Look to your right at the grand, column-lined facade of Brooklyn Borough Hall. This beauty was originally built in 1848 as the City Hall for the independent City of Brooklyn, back before it merged with New York City in 1898.
The story behind its construction is a classic tale of budget cuts and second chances. In 1835, an architect named Calvin Pollard won a design contest for the building. They dug the foundations and laid the cornerstone, but then the money completely dried up. The site sat abandoned for almost ten years until funds reappeared in 1845. The city hired Gamaliel King, the architect who had come in second place in the original contest, to take over. The catch was that King had to fit his entire design into Pollard's already laid foundation. King scaled things down but kept the impressive Greek Revival style, designed to look like an ancient temple with those massive front columns, using bright Tuckahoe marble.

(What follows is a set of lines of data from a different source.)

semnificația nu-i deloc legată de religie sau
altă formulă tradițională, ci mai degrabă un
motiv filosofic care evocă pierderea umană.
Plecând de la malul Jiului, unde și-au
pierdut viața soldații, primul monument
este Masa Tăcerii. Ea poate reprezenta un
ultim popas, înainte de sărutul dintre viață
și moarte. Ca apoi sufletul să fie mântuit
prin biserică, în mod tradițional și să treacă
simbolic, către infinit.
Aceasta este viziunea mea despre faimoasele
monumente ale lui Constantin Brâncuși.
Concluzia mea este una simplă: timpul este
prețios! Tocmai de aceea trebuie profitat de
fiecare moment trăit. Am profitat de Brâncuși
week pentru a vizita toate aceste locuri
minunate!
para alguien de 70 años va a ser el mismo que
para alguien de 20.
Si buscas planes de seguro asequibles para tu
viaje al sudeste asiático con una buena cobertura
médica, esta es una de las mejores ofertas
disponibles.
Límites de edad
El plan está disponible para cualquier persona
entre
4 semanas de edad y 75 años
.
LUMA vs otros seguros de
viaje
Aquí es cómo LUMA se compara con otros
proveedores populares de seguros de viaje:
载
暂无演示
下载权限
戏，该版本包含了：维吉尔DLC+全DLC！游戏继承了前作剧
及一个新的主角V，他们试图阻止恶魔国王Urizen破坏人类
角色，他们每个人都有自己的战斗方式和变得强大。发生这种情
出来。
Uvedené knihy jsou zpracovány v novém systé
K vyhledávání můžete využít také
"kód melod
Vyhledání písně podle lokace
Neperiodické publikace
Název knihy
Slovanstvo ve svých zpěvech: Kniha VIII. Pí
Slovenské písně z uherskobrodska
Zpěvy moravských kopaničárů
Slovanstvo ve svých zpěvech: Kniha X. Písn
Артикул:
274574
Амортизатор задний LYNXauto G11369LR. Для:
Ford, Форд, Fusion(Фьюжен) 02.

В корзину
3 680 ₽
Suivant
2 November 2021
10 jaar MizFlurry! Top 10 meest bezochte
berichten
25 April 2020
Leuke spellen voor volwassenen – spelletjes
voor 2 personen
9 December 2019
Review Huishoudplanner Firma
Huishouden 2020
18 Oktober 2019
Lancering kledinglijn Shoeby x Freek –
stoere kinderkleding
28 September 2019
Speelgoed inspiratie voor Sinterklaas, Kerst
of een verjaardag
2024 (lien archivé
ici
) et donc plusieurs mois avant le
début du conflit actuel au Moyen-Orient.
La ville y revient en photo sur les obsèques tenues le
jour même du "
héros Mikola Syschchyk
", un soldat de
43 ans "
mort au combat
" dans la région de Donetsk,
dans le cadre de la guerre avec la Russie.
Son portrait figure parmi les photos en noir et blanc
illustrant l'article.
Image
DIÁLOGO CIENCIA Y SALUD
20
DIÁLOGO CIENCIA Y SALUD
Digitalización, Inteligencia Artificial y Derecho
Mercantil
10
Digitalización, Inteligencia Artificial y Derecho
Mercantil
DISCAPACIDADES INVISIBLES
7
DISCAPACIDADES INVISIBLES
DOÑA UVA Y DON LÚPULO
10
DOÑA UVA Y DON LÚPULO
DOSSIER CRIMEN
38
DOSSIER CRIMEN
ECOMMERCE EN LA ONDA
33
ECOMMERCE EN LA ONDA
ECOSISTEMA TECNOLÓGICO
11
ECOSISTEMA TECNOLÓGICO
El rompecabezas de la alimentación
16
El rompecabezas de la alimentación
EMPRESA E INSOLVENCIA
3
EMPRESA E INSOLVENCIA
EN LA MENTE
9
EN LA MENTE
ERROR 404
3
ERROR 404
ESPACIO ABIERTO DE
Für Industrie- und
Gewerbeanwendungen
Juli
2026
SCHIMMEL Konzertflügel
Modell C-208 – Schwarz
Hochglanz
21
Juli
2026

The building has seen its fair share of drama. In February 1895, some stray waste paper caught fire and destroyed the upper floors, including the original cupola, which is that little domed tower perched on the roof, along with the statue of Lady Justice standing on it. A new Victorian cast-iron cupola was built three years later. By the 1930s, people were actually proposing to tear the whole building down, claiming it was no longer useful. Thankfully, it was saved and eventually fully restored in the 1980s. They even brought in the exact same French metalworkers who restored the Statue of Liberty to fix up the copper roof and place a brand new Lady Justice on top.
If you check your app, you can see how the bustling 1908 streetscape right here transformed into the modern pedestrian plaza in front of you. Today, that plaza is a very popular spot for local skateboarders to practice their tricks. If you want to peek inside, the building is open Monday through Friday from 9 AM to 5 PM, but it is closed on weekends. Appreciate this survivor of Brooklyn history before we continue our stroll.